What to work on: Rewrite the lines below with "chart" swapped for "graph" wherever it appears, changing nothing else. Leave out the pictures.

○ ○ ○

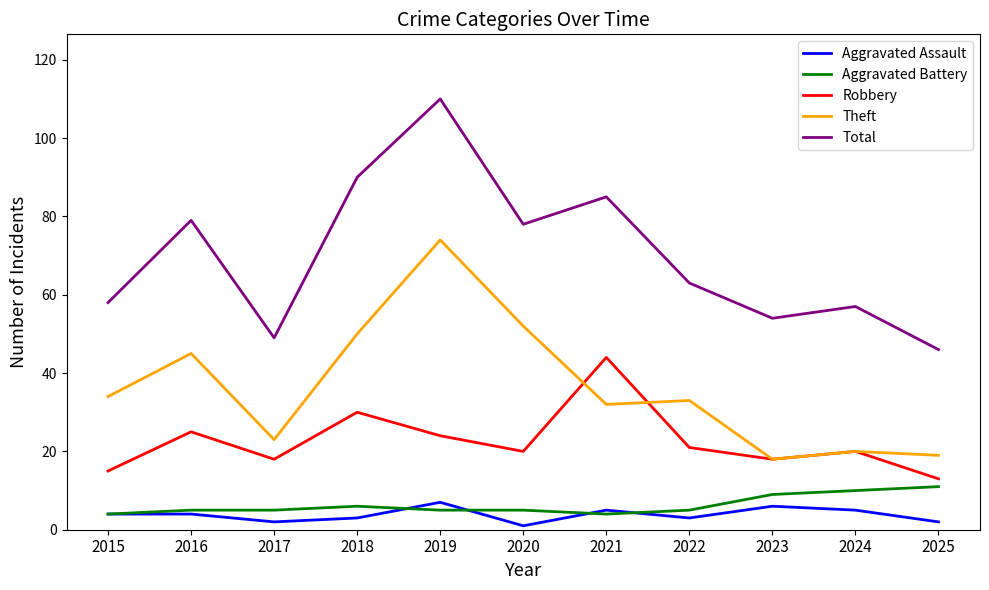

True or false: Robbery and Total intersect in this chart.

False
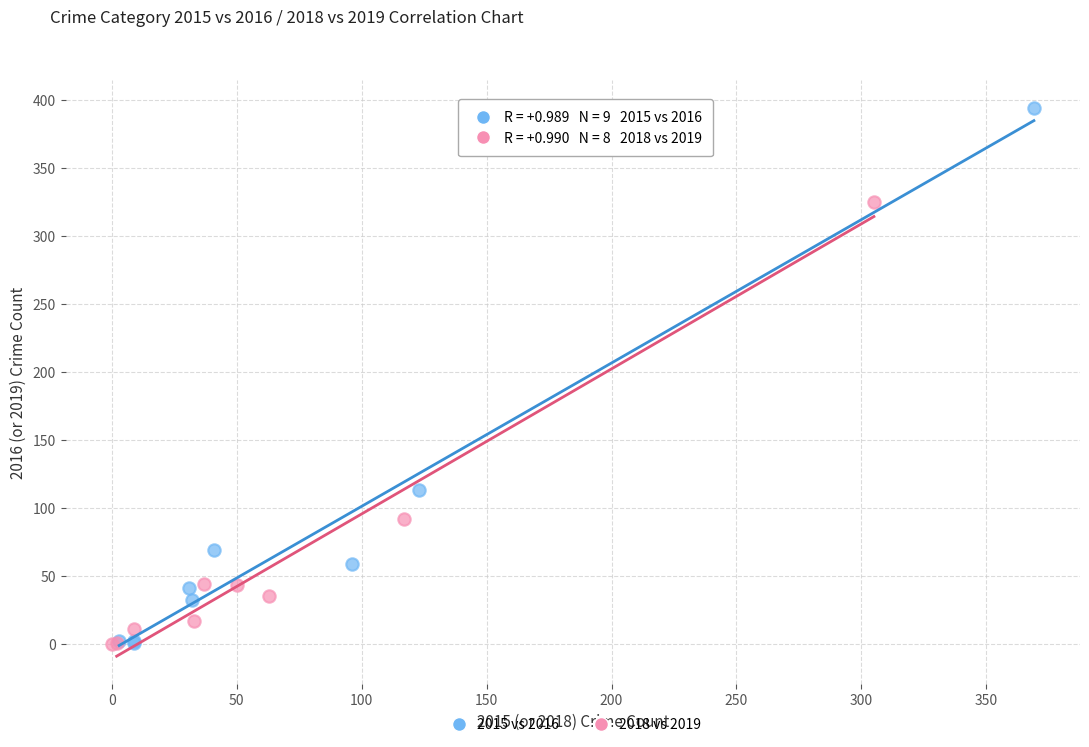

Which series has the largest Y range (max minus min)?

2015 vs 2016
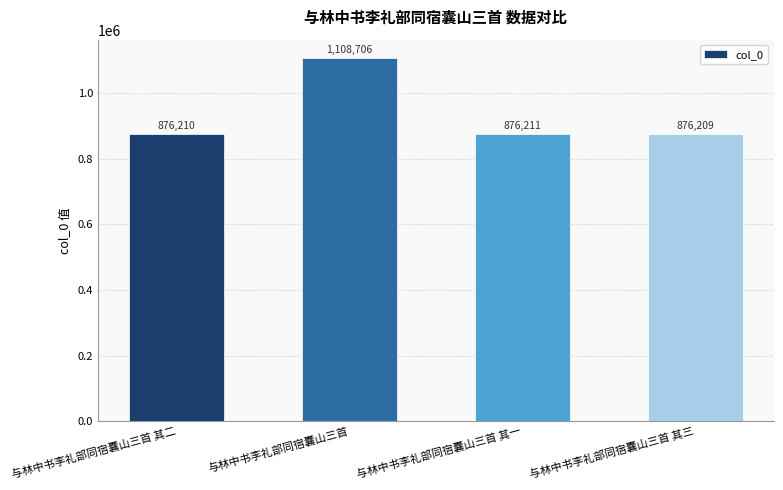

Approximately how many times larger is the value at 与林中书李礼部同宿囊山三首 其一 compared to 与林中书李礼部同宿囊山三首?

0.8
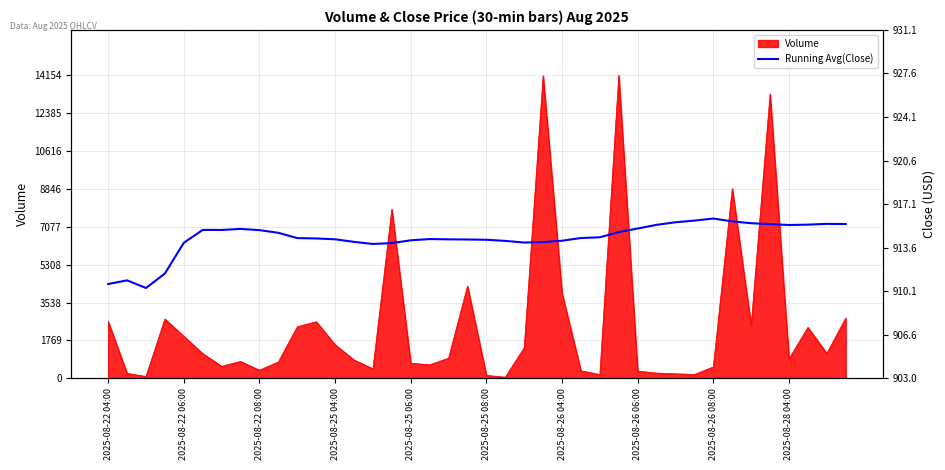

Reading right to left, list all the values displayed in this chart.

915.5	915.5	915.4	915.4	915.5	915.6	915.7	915.9	915.8	915.6	915.4	915.1	914.8	914.4	914.4	914.1	914.0	914.0	914.1	914.2	914.2	914.3	914.3	914.2	914.0	913.9	914.1	914.3	914.3	914.4	914.8	915.0	915.1	915.0	915.0	914.0	911.5	910.3	911.0	910.6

○ ○ ○

Response for this exercise:
True or false: Robbery and Total intersect in this graph.

False

Which series has the largest Y range (max minus min)?

2015 vs 2016

Approximately how many times larger is the value at 与林中书李礼部同宿囊山三首 其一 compared to 与林中书李礼部同宿囊山三首?

0.8

Reading right to left, list all the values displayed in this graph.

915.5	915.5	915.4	915.4	915.5	915.6	915.7	915.9	915.8	915.6	915.4	915.1	914.8	914.4	914.4	914.1	914.0	914.0	914.1	914.2	914.2	914.3	914.3	914.2	914.0	913.9	914.1	914.3	914.3	914.4	914.8	915.0	915.1	915.0	915.0	914.0	911.5	910.3	911.0	910.6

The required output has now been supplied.